- "Yusuf, evladım, İslâm'ın barış, sevgi, șefkat, af gibi pek çok mukaddes değer ve kiymetleri varken İslam adına neden şiddet, hiddet, terör, komplo ve intihar yolunu seçersin? Savașta bile gaddarlık ve işkenceyi en sert șekilde men eden, mabetlere, din adamlarına, kadınlara, çocuklara, yaşlılara, hatta hayvanlara ve doğaya dokunmamayı ferman eden İslâm'ın mensupları, hiçbir gerekçe ile terörist eylem yapamazlar ve intihar girişiminde bulunamazlar. Dön evladım!"
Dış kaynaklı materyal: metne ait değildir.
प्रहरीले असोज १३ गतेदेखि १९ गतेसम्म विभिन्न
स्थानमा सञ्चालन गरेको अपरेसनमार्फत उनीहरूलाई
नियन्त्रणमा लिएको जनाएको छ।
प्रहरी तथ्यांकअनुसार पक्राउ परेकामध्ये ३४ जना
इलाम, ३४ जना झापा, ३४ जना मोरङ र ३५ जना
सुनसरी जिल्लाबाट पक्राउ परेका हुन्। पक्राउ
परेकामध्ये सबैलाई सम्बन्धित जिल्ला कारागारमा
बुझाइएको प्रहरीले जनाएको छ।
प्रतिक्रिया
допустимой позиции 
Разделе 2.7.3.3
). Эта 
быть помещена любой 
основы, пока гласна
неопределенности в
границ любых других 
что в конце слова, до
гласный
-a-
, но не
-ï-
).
- "Gideceğim efendim, bunca zulüm ve kötülüğü yapanlar..."
- "Devletin, hukukun ve adaletin vereceği cezayı, sen infaz edemezsin Yusuf'um."
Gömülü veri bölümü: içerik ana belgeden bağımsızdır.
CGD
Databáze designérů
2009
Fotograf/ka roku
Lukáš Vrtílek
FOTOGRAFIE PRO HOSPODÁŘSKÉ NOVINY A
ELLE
- "Lâkin efendim, bunca zulme dayanmanın da bir sınırı yok mu? Mazlumun canına tak ettiren zalimin aşırılığı değil mi? Ona cezasını vermek cihattan sayılmaz mı?"
- "İki cihat vardır, yavrum, güzel evladım; birincisi bilimle ve akılla yapılır. İkincisi, Müslümanların ülkesi, hakları taarruza uğradığında. İkinci durumda da sivillerin, işine gücüne giden sade vatandașın, masumların hakkı korunur. Senin yapacağın eylemde gerçekleşecek ölümler külliyen cinayet olur. Melekler tarafından katil diye mi anılmak istersin? Cenaze namazın dahi kılınamaz."